Spouses, children, grandchildren, and other family members and heirs may have legal standing to contest a will. At Burns, Cunningham & Mackey, P.C., our will contest lawyers often handle claims on behalf of both heirs who have been unfairly overlooked and executors with fiduciary duty and obligation to defend a will filed for probate.
The most common grounds upon which a will is contested include:
- Mental incapacity
- Fraud or undue influence
- Improper execution
- Subsequent will
When wills are thought to be written fraudulently, by someone mentally incapable of doing so or otherwise in bad faith, or there is a newer will written, the document may be disputed. Often, these cases are heard during the probate period of a will, and are brought forward by the family or other heirs of the deceased.

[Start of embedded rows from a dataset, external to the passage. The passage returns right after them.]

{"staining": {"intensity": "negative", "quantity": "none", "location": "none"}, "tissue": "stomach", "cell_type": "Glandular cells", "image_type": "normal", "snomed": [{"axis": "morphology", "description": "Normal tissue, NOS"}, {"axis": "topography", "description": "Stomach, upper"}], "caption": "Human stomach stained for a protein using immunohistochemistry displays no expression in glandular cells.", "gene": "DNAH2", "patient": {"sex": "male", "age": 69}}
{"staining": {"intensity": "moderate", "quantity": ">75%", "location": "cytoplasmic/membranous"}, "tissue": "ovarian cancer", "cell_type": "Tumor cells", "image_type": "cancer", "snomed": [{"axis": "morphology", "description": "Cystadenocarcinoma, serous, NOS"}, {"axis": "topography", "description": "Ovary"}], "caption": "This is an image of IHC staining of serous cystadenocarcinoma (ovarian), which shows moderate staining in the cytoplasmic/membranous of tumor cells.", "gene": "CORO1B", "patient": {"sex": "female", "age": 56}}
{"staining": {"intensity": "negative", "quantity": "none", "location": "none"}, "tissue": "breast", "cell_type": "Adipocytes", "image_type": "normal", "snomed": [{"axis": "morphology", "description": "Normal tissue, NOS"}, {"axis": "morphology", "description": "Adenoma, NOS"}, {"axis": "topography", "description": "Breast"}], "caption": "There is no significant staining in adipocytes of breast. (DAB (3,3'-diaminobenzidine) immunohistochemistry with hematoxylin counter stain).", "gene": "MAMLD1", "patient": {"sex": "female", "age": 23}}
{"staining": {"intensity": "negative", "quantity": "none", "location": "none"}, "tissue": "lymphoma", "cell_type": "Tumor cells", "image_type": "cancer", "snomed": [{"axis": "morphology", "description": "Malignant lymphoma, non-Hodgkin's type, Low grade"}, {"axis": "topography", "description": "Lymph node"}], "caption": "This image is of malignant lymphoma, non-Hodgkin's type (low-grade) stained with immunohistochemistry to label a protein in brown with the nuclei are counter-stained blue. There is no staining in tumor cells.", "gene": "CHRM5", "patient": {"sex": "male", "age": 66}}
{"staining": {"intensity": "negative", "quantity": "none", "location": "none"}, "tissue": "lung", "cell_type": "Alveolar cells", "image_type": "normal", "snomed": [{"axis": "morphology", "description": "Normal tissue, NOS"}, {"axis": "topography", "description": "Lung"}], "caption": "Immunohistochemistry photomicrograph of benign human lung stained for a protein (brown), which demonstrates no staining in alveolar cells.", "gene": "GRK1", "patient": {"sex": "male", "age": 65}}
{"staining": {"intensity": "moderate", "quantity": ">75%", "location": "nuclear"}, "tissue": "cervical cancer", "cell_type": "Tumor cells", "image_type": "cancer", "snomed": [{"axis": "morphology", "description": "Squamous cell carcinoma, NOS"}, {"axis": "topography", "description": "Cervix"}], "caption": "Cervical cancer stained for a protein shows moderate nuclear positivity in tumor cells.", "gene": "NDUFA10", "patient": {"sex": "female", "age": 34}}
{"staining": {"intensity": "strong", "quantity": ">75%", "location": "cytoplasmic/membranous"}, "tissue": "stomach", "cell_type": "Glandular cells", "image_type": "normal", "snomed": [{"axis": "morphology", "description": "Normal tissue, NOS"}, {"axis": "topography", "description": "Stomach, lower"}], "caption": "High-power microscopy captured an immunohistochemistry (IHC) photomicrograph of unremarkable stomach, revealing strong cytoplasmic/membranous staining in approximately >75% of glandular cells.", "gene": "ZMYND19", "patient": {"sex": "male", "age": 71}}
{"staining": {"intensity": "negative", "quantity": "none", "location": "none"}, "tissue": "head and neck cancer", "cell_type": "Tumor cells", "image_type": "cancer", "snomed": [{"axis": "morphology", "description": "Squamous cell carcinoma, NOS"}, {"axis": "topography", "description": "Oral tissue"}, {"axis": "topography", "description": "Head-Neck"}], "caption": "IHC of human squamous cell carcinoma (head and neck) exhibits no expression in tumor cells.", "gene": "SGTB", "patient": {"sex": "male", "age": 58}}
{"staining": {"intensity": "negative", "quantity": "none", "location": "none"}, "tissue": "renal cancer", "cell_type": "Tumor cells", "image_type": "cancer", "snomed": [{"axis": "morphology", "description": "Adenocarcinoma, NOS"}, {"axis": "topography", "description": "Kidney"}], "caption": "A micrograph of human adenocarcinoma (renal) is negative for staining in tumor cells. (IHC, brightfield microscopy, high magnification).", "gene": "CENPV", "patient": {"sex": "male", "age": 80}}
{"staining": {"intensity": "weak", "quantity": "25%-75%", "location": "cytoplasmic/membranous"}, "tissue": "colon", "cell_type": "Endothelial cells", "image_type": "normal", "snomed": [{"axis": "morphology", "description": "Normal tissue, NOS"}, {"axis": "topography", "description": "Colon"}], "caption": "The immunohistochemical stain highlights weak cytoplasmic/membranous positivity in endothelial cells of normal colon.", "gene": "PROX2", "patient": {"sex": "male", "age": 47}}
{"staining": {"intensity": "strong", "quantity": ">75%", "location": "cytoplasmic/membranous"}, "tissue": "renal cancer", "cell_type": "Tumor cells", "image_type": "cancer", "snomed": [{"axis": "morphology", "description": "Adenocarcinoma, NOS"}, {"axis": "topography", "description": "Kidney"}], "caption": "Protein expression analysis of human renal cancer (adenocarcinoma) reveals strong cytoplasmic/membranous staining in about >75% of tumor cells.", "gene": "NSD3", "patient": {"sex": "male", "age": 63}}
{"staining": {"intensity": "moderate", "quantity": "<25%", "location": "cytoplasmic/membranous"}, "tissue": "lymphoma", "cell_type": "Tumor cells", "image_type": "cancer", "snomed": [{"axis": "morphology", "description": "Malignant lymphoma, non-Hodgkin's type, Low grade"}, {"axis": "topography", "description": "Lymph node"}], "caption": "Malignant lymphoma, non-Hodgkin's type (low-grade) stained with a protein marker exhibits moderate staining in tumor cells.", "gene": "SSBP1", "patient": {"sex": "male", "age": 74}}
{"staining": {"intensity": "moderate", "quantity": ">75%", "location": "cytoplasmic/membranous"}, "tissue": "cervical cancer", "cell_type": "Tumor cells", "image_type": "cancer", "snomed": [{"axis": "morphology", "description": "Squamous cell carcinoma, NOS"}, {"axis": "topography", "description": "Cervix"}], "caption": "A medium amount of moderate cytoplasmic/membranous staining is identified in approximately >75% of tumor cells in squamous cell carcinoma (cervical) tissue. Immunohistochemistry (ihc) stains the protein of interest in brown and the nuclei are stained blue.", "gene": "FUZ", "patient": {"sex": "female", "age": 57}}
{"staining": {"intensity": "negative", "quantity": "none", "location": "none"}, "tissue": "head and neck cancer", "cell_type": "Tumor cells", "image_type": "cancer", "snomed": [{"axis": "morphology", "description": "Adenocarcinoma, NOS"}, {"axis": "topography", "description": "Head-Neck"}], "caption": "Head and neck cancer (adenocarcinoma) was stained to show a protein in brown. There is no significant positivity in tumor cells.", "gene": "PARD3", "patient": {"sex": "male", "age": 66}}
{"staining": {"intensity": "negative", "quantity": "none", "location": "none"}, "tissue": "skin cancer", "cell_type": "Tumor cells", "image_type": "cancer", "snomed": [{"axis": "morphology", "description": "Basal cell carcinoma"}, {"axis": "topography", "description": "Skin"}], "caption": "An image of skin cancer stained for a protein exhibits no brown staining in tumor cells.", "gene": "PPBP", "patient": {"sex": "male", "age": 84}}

Mental incapacity is the most common grounds for challenging a will. The claim contends that the deceased was incapable of creating a valid will because he or she did not understand the “nature and extent” of his or her assets, did not know the family members or loved ones who would be entitled to such property, and did not understand their property would be distributed. Fraud or undue influence relates to claims that the deceased party was coerced during the execution of the will. Improper execution, as implied, involves any failure to adhere to Alabama’s requirements involving drafting, witnessing, and execution of a will. Finally, any more recent, subsequent will, would replace an older will.